**Data provided**
━━━━━━━━━━━━━━━━━━━━━━━━━━━━━━

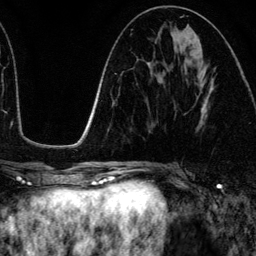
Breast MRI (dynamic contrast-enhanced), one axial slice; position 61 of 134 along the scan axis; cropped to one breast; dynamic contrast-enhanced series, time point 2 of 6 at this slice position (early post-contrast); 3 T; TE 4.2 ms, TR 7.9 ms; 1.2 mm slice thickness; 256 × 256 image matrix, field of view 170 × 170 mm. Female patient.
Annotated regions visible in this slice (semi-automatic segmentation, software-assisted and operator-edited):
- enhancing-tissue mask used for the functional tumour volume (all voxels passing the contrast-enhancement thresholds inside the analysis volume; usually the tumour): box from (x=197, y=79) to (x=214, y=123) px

━━━━━━━━━━━━━━━━━━━━━━━━━━━━━━

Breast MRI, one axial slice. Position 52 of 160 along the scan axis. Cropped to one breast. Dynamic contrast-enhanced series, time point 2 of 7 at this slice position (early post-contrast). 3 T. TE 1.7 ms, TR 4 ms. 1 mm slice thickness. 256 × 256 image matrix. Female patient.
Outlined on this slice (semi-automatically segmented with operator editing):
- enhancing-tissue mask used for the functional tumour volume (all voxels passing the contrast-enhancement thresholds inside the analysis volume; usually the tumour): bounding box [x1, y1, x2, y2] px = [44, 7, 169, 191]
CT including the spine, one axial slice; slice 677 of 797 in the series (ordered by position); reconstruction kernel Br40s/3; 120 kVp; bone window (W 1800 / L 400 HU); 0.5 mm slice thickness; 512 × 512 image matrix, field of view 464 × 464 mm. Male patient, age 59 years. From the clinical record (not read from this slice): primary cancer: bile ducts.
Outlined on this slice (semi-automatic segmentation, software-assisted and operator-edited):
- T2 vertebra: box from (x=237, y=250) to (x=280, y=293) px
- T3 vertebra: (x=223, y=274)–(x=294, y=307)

━━━━━━━━━━━━━━━━━━━━━━━━━━━━━━

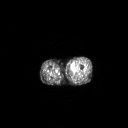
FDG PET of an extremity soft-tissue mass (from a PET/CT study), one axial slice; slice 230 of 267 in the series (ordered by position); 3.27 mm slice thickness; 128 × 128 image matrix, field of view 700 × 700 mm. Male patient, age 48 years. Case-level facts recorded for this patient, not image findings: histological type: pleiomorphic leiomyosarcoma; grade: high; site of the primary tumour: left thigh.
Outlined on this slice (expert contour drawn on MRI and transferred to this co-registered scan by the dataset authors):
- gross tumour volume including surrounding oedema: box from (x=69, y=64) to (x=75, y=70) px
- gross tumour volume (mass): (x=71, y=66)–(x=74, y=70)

━━━━━━━━━━━━━━━━━━━━━━━━━━━━━━

**Requirement**
In the entries above, the lines between the one holding "Outlined on this slice (semi-automatically" and the one holding "- T3 vertebra: (x=223, y=274)–(x=294, y=307)", inclusive, are to be printed exactly as written, and those alone.

**Result of the exercise**
Outlined on this slice (semi-automatically segmented with operator editing):
- enhancing-tissue mask used for the functional tumour volume (all voxels passing the contrast-enhancement thresholds inside the analysis volume; usually the tumour): bounding box [x1, y1, x2, y2] px = [44, 7, 169, 191]
CT including the spine, one axial slice; slice 677 of 797 in the series (ordered by position); reconstruction kernel Br40s/3; 120 kVp; bone window (W 1800 / L 400 HU); 0.5 mm slice thickness; 512 × 512 image matrix, field of view 464 × 464 mm. Male patient, age 59 years. From the clinical record (not read from this slice): primary cancer: bile ducts.
Outlined on this slice (semi-automatic segmentation, software-assisted and operator-edited):
- T2 vertebra: box from (x=237, y=250) to (x=280, y=293) px
- T3 vertebra: (x=223, y=274)–(x=294, y=307)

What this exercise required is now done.